Exercise instructions –
1. In the passage on 2009 music sales below, condense the paragraph beginning "Vinyl continued to be an industry bright spot" into a short bulleted list that keeps its main facts.
2. According to the passage on 2009 music sales below, what percentage of all music purchases did digital music account for in 2009?

Extracted text –
%%

Album sales took another double-digit drop in 2009, down 12.7% to 373.9 million. Meanwhile, digital track sales reached another milestone, up 8.3% from 2008 to more than 1.1 billion in 2009.

What's more, Nielsen SoundScan reports that 89 digital songs exceeded the 1 million sales mark in 2009, compared with 71 songs in 2008, and 2009 marked the first time a song broke the 4 million sales mark in a single year. The latter was achieved by four singles -- "Boom Boom Pow" and "I Got a Feeling" from the Black Eyed Peas, Lady Gaga's "Poker Face" and Flo Rida's "Right Round."

More distressing for the industry, however, is the fact that the rate of growth has significantly slowed. 

Though overall music purchases set a record in 2009, the 2.1% increase is a fraction of the growth spurt the industry experienced in 2008. That year, overall music purchased jumped more than 10%, up from 1.3 billion to 1.5 billion, and digital track sales experienced a major 27% increase. Additionally, although digital album sales were up 16% in 2009 to 76.4 million, they shot up 32% in 2008.

Digital music accounted for 40% of all music purchases in 2009, up from 32% in 2008. Digital album sales, meanwhile, made up 20% of total album sales in 2009. In 2008, digital album sales accounted for 15% of total album sales. An approximate 5% growth rate is consistent going back to 2006.

Vinyl continued to be an industry bright spot, although overall vinyl sales are minuscule in the grand scheme of the industry. Sales of vinyl were up 33% in 2009 to 2.5 million, a new vinyl record. Though vinyl has seen a resurgence in recent years, there are signs that even that market is maturing. For instance, vinyl sales experienced a nearly 90% increase in 2008.

Retailers also took a hit in 2009. Sales at mass merchants accounted for 36% of all album sales, down 1% in 2008. This is, however, the third year in a row that sales fell at mass merchants. Nielsen SoundScan reported last year that mass retailers experienced year-to-year growth from 2002 to 2006. Elsewhere, chain outlets comprised 29% of all album sales, compared with 33% in 2008, and independent retailers amounted to 6% of overall album sales, down 1% from in 2008.

Customers also stuck with the familiar. The top-selling album of 2009, Taylor Swift's "Fearless," was one that was released in 2008. Of 2009's top five sellers, only Susan Boyle and Andrea Bocelli released their albums in 2009, and both benefited from holiday-timed release dates.

%%

Supplied information –
%%

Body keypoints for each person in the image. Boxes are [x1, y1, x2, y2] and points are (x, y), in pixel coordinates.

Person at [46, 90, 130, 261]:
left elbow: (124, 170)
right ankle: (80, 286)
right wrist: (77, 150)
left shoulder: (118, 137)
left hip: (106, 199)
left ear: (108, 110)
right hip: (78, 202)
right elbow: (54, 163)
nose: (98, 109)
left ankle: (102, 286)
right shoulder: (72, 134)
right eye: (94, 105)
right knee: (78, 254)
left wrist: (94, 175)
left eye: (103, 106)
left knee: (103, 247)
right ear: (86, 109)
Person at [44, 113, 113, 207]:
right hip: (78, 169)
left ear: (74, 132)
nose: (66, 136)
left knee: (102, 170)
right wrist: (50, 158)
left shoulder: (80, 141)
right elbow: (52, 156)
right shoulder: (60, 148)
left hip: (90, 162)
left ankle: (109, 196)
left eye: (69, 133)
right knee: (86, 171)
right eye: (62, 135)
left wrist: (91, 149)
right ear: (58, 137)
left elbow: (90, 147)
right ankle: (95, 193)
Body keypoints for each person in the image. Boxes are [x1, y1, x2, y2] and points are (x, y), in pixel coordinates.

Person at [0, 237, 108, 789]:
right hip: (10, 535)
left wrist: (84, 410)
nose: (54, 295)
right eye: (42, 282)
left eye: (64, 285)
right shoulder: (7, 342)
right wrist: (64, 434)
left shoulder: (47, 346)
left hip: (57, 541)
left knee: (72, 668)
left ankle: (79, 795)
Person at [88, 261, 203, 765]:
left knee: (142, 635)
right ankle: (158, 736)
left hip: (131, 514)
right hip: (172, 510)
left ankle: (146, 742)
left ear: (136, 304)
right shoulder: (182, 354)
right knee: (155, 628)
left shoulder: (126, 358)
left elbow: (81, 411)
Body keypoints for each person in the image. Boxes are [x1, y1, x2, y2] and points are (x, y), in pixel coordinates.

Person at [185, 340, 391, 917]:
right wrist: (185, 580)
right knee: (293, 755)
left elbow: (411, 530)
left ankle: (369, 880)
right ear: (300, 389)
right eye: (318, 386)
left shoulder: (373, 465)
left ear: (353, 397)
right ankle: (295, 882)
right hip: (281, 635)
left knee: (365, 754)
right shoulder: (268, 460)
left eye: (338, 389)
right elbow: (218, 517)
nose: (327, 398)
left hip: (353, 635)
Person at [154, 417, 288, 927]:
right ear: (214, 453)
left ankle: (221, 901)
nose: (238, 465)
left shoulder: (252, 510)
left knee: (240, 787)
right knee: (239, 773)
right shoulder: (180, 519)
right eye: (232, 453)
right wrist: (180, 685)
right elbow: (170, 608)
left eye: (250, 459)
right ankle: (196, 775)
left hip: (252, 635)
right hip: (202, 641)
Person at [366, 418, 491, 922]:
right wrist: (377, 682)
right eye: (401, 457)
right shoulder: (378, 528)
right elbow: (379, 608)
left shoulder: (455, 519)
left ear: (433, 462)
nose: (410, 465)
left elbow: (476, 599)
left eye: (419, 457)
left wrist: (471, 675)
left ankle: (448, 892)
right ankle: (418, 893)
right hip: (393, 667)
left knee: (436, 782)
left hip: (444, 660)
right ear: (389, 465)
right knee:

%%

Responses by task –
1.
- Vinyl remained a bright spot for the industry, though its sales are tiny overall.
- Vinyl sales rose 33% in 2009 to 2.5 million, a new record.
- The vinyl market shows signs of maturing, since sales had risen nearly 90% in 2008.

2. 40%